Royalty rate increase is the main growth driver
No doubt about it, the smartphone market will be weaker than expected. However, higher royalty
rate per chip from migration to 64-Bit / Multicores / big.LITTLE is the main growth driver for ARM,
not unit volumes. The recent sell-off opens a great buying opportunity.
Cutting our smartphone market forecasts
Our Telecom Equipment team has updated its forecasts for the global smartphone market post
Gartner’s Q2 15 update. It now expects a 13% rise in smartphone volumes to 1.4bn units
(previously +15% to 1.48bn) and a modest 6% growth in 2016 to 1.48bn. This essentially translates
the impact of a weaker Chinese market but also a weaker US market in 2016 as lower operator
subsidies will depress the replacement rate.
Fine tuning our model: EPS cut by 4% on 2016 and 3% on 2017
We have cut our 2016–17 EPS to reflect the weaker smartphone market. Importantly, the biggest
hit to smartphone volumes will be at the low end (3G China), where royalties are 3–4x lower than
at the high end. We assume the high-end smartphone market will hold roughly flat this year and so
have made negligible changes at Apple and only minor cuts at Samsung.
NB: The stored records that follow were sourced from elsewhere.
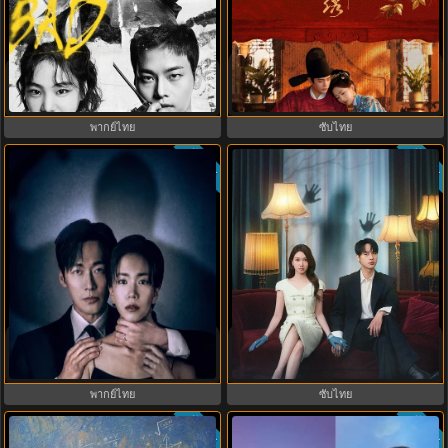
The Road to Splendor พราวพร่าง
Bad and Crazy เลว ชั่ว บ้าระห่ำ
บุปผาตระการ (2026) พากย์ไทย ซับ
(2021) พากย์ไทย ซับไทย EP.1-12
ไทย EP.1-36
พากย์ไทย
ซับไทย
ซับไทย
ซับไทย
8.0
The Husband (2026) คืนล่าก่อนหย่า
Spooky in Love (2026) สะดุดรักกุ๊ก
พากย์ไทย EP1-12 (จบ)
กุ๊กกู๋ พากย์ไทย ซับไทย EP1-12
พากย์ไทย
ซับไทย
ซับไทย
ซับไทย
9.0
8.9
Investment thesis unchanged
Despite fears on end-demand, namely in China, we reiterate our view that ARM’s revenue growth
will be driven essentially by 64-Bit migration in 2015–16 and by Octacore in 2016–17. Beyond that,
we see Networking as the most promising and substantial opportunity for ARM and expect it to
constitute the next source of growth. The stock is now trading at 26.3x 2016 EPS; a level not seen
since 2009. We view the sell-off as a great buying opportunity. We have cut our DCF-based TP by
4% to 1,300p and reiterate our Outperform rating.